Alcoa's investment in a $60 million, state-of-the-art, metallic powder production center in Upper Burrell reflects an aggressive confidence that additive manufacturing will help position the company as a leading player in the aerospace industry.
The lightweight metals company is betting big on additive manufacturing, the industrial variant of 3-D printing technology, to produce feedstock – titanium, nickel and aluminum powders – for the fabrication of stronger, lighter-weight parts for aerospace customers like Airbus.
With additive manufacturing, digital data is used to build components of a product, layer by layer. Several industries, especially metal makers, see the technology as the future of manufacturing, says Jack Beuth, director of the NextManufacturing Center at Carnegie Mellon University.
While the process has become a viable option for manufacturers in the last decade, some critics believe the technology has struggled to live up to the hype. That will change in the next five years as the technology improves and is shown to be a faster and more profitable way to build things, says Beuth.
"It will be a game changer, especially in the aerospace and automobile space," Beuth adds.
The Alcoa operation focuses on metallic powders, a component in the additive process, and an integral part of the production supply chain, says Rod Heiple, director of R&D for engineered products and solutions for Alcoa.
"Alcoa is uniquely qualified in the creation of customized powder feedstock for 3-D printing," says Heiple. "This is an investment in a process."
The powder-processing center, which opened in July in a new 19,000 square-foot building at the Alcoa Technology Center in Westmoreland County, is expected to create 100 full-time positions for material specialists, design experts and process and inspection technologists by 2017.
It's the largest lightweight metals research center in the world, says Heiple, "because we have the highest density of metallurgists and researchers here focused on discovery and processing."
Alcoa plans to develop a range of additive techniques as the process moves from research and development into large-scale deployment, says Heiple. The company recently unveiled its Ampliforge process, a hybrid technique that combines additive manufacturing and advanced forging that is being piloted in Pittsburgh and Cleveland.
“In addition to unique material characteristics, it adds strength and toughness that further differentiates our product." Heiple says."It’s a clever, innovative way to combine an emerging technology with existing technology.”
Advancing new technologies isn't new at Alcoa, which has been synonymous for more than a century with lightweight metals – especially aluminum – and advanced manufacturing methods, Heiple says. Metal alloy development and metal powder production are a next logical step in that process.
Research into 3-D print manufacturing has tooled along for two decades at the R&D level.

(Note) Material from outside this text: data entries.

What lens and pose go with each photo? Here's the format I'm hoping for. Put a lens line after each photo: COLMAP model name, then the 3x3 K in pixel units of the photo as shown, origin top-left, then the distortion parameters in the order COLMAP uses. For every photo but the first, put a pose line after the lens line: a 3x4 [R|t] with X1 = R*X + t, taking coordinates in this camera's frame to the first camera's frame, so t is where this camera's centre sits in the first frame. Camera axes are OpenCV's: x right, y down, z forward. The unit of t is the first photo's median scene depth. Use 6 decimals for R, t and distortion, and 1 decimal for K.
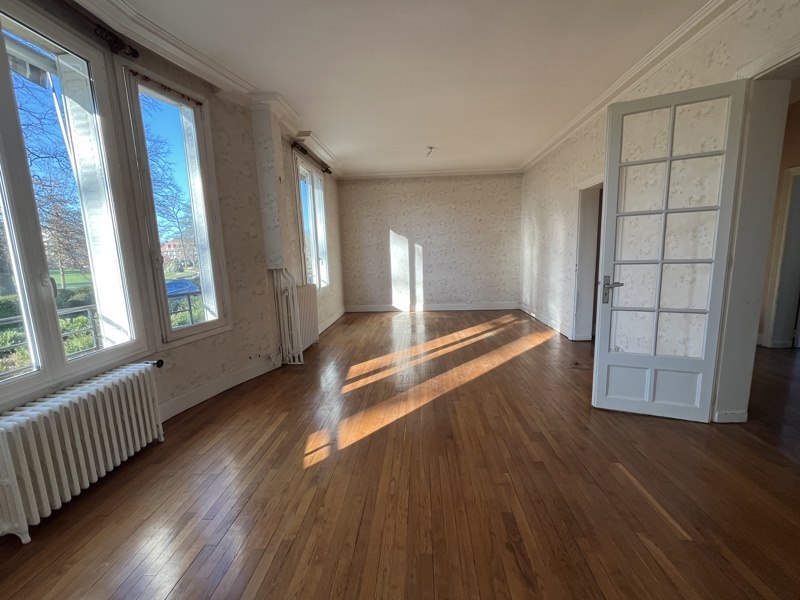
lens RADIAL K [[321.9, 0, 401.1], [0, 321.9, 297.3], [0, 0, 1]] dist [-0.001661, -0.000251]
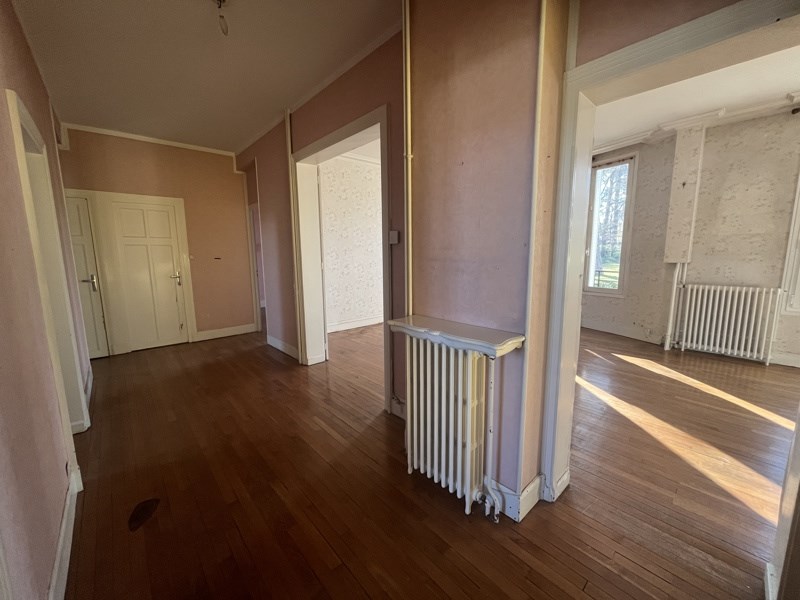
lens RADIAL K [[318.1, 0, 400.0], [0, 318.1, 300.0], [0, 0, 1]] dist [-0.000453, 0.000013]
pose [[-0.696834, 0.145198, -0.702382, 1.096351], [-0.070060, 0.960831, 0.268132, -0.192782], [0.713803, 0.236053, -0.659367, 1.053696]]
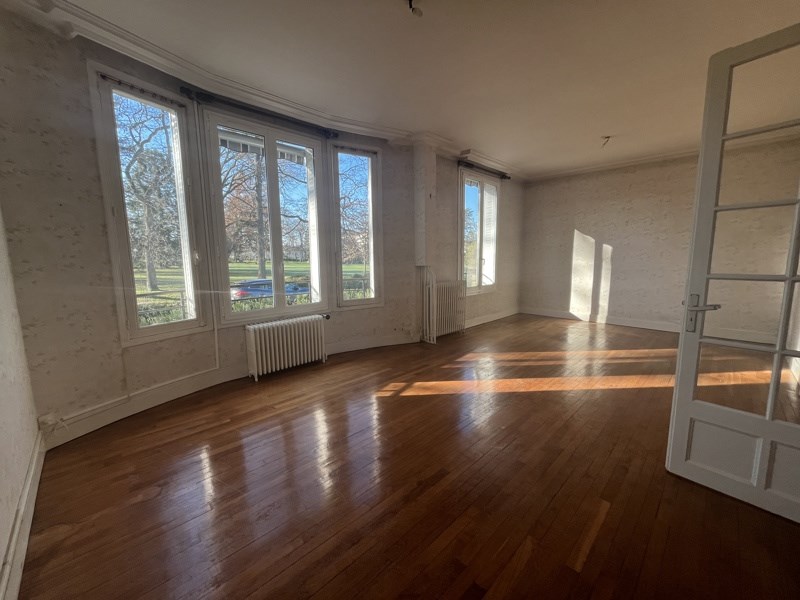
lens RADIAL K [[318.1, 0, 400.0], [0, 318.1, 300.0], [0, 0, 1]] dist [-0.000453, 0.000013]
pose [[0.738043, 0.116876, -0.664554, 0.393875], [-0.109492, 0.992576, 0.052965, -0.010286], [0.665810, 0.033672, 0.745361, -0.004051]]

The process allows companies like Alcoa to reduce lead time and the costs associated with moving prototypes out to customers quickly for evaluation.
"Alcoa sees it very clearly," adds Beuth. "The powder space is really big. Alcoa is trying to corner that market to make parts for customers like Airbus and GE. They see a niche."
Assisting in the development is Carnegie Mellon's NextManufacturing Center. The 18-month-old additive manufacturing research center formed a consortium this month with local companies to advance the technology for widespread adoption. General Electric, Alcoa, Bosch, ANSYS and Ingersoll Rand are among those on board.
"With additive, you don't have to create tooling to make a part," Beuth says. "It allows you to change the design to almost anything. If you make a part and it changes the performance, you may not care how much it costs."
For example, GE is turning out 10,000-20,000 fuel nozzles a year for its jet engine. By changing the design, they've made the nozzles more efficient.
"In the jet engine business, whoever has the most efficient engine gets those engines sold," Beuth says.